§ EXERCISE TEXT
The Jesus or Kingdom of God movement of brothers and sisters and mothers started life as a reform movement within Judaism, with particular emphasis on a mission to the Lost Sheep of the House of Israel: the poor, the sick, the blind, the lame, the prostitutes, tax collectors and sinners, the lepers and demon possessed and other miscellaneous non-included persons.  Even apart from this latter, though certainly congenial to this, it involved a shifting of balance in spirituality, a religion of the heart in Jesus’ sense, expressed in the big commandments and key attachments and commitments to God and neighbour, much like as in the epistle of James.  But a religion of the heart only possible, eventually, because of the very coming of the Reign of God in Jesus’ ministry and suffering and death and resurrection and the coming of the Holy Spirit. 

 

Later on this proved to be attractive not just to God-fearers but even to out and out Gentiles.  As more and more Gentiles came along, the question arose, Do Gentiles have to become fully fledged Jews in order to take this on?  After a struggle, and much thinking and praying, it was decided: No, provided they keep to a few essentials for the sake of harmony with their Jewish Christian brothers and sisters.  But this Spirit-provoked compromise did not stop tensions and divisions from manifesting, very, very roughly with St James, head of the Church in Jerusalem, on the one side, St Paul Apostle to the Gentiles into grace and faith in a big way on the other, and St Peter trying to straddle the gap and keep the whole show together.

§ STUDY MATERIAL
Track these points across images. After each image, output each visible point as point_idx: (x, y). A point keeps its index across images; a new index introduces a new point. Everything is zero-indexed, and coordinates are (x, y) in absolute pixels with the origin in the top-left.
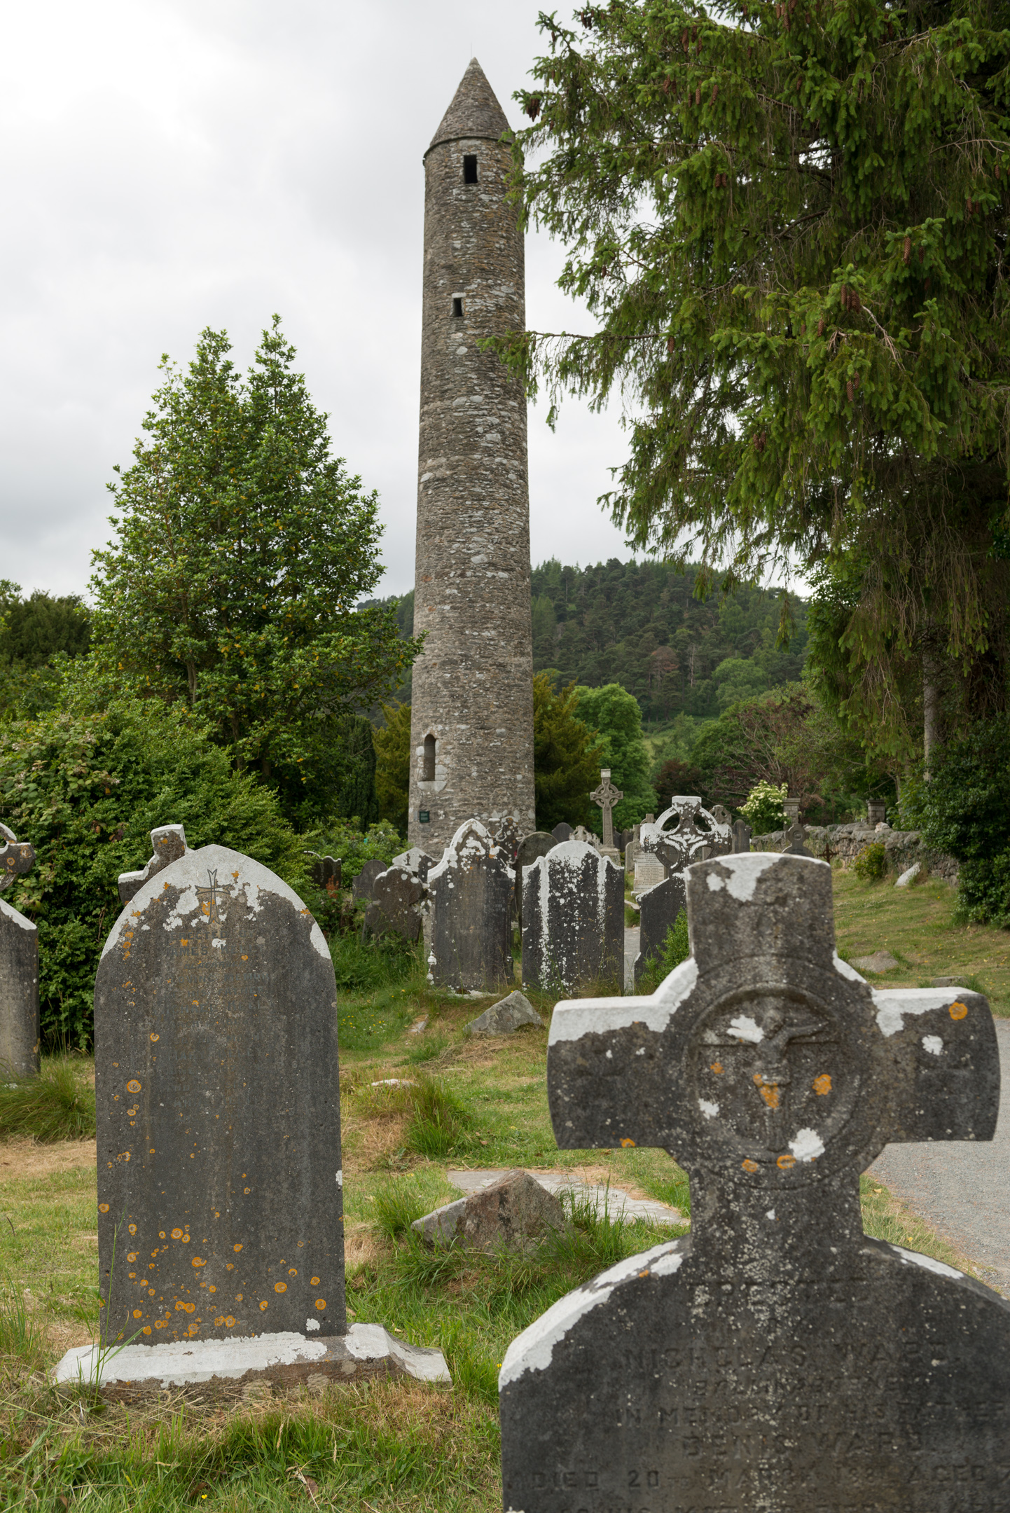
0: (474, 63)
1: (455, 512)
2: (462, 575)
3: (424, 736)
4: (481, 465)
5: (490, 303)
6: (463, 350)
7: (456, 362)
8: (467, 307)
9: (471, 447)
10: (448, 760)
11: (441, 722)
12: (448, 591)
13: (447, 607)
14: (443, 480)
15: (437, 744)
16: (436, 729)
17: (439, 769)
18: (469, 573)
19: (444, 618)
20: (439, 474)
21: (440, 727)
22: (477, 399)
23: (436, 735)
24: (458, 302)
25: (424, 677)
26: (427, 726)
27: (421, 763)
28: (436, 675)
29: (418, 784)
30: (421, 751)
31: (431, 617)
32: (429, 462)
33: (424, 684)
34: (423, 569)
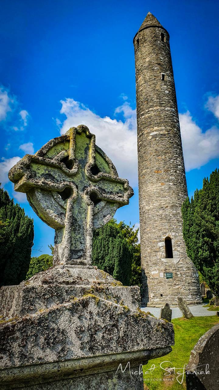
1: (170, 147)
2: (176, 172)
3: (164, 238)
6: (167, 92)
7: (166, 95)
8: (167, 78)
9: (174, 126)
10: (179, 249)
11: (174, 231)
12: (171, 178)
13: (171, 184)
14: (164, 135)
15: (173, 241)
16: (171, 235)
17: (175, 253)
18: (178, 172)
19: (170, 188)
21: (174, 234)
23: (171, 237)
24: (163, 76)
25: (161, 212)
26: (166, 233)
27: (163, 249)
28: (169, 211)
29: (162, 260)
30: (163, 244)
31: (163, 187)
32: (156, 128)
33: (162, 215)
34: (155, 168)
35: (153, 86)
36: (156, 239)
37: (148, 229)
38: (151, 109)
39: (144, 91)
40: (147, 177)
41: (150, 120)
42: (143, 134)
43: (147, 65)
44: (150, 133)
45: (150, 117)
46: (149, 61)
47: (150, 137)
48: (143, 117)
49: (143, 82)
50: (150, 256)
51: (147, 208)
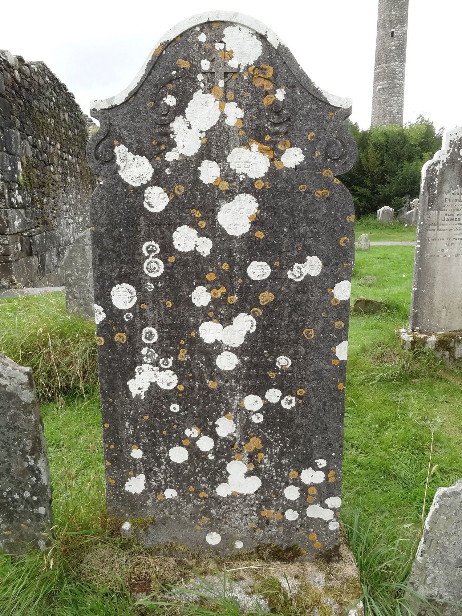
1: (389, 98)
4: (397, 84)
5: (402, 32)
6: (394, 48)
7: (391, 51)
8: (395, 34)
9: (395, 78)
14: (385, 88)
20: (384, 86)
22: (397, 63)
24: (393, 33)
32: (381, 83)
35: (383, 44)
38: (380, 66)
41: (378, 76)
43: (382, 22)
44: (377, 86)
45: (378, 73)
46: (383, 19)
47: (377, 90)
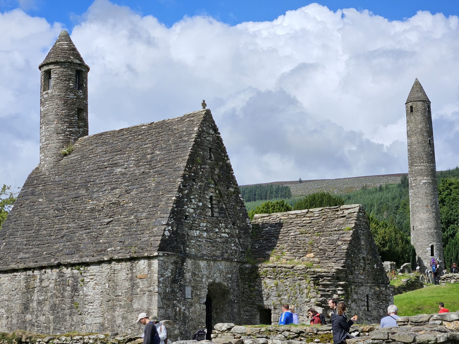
0: (417, 79)
2: (436, 207)
3: (430, 245)
11: (435, 242)
12: (434, 210)
13: (434, 214)
15: (435, 247)
17: (435, 253)
19: (433, 217)
20: (429, 181)
23: (434, 245)
25: (429, 230)
26: (431, 243)
27: (430, 252)
28: (432, 231)
29: (429, 257)
30: (430, 249)
31: (430, 216)
32: (425, 178)
33: (429, 232)
34: (425, 204)
35: (424, 147)
36: (426, 246)
37: (421, 240)
38: (422, 164)
39: (417, 150)
40: (420, 209)
41: (421, 172)
42: (416, 179)
43: (419, 130)
44: (422, 180)
45: (422, 170)
46: (420, 128)
47: (422, 183)
48: (416, 168)
49: (416, 142)
50: (421, 255)
51: (420, 227)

§ EXERCISE INSTRUCTIONS
1: In the passage on the early Jesus movement, who is named as head of the Church in Jerusalem?
2: Carry on the passage about the early Jesus movement, starting after its final sentence.
The items play no part in what you're asked here.

§ TASK-BY-TASK RESULTS
1: St James.

2:
Some more extreme disciples of Paul (not Paul himself, who was very careful when addressing his fellow Jewish Christians and was even prepared to do Temple sacrifices) seem to have contended: Not only do Gentiles who become Christian not have to become Jews, but Jews should give up being Jews when they become Christians.  This was a step too far, way beyond anything Jesus is actually arguing or even stood for, and lead to a serious and seemly irrevocable split and the eventual exclusion of the original Jewish Christians, pushed from both sides, hanging on for a few hundred years before fading from history. 

 

There is a lesson in this somewhere in the old debate between conservatives and liberals in the post Vatican II church – for both sides, I think.

 

This debate, I’m getting convinced, is now passé, and I’ve tried recently to move myself beyond it.  I think lots of people on both sides, indeed, are now moving beyond it, perhaps towards a renewal of Jesus’ religion of the heart, made possible by the Love of God manifested in Christ Jesus our Lord, expressing itself in the key commandments as indicating our real attachments, but open to rituals both old and new.  In this respect, it may be a good sign that Pope Benedict’s first encyclical was a learned and beautifully written treatise on charity.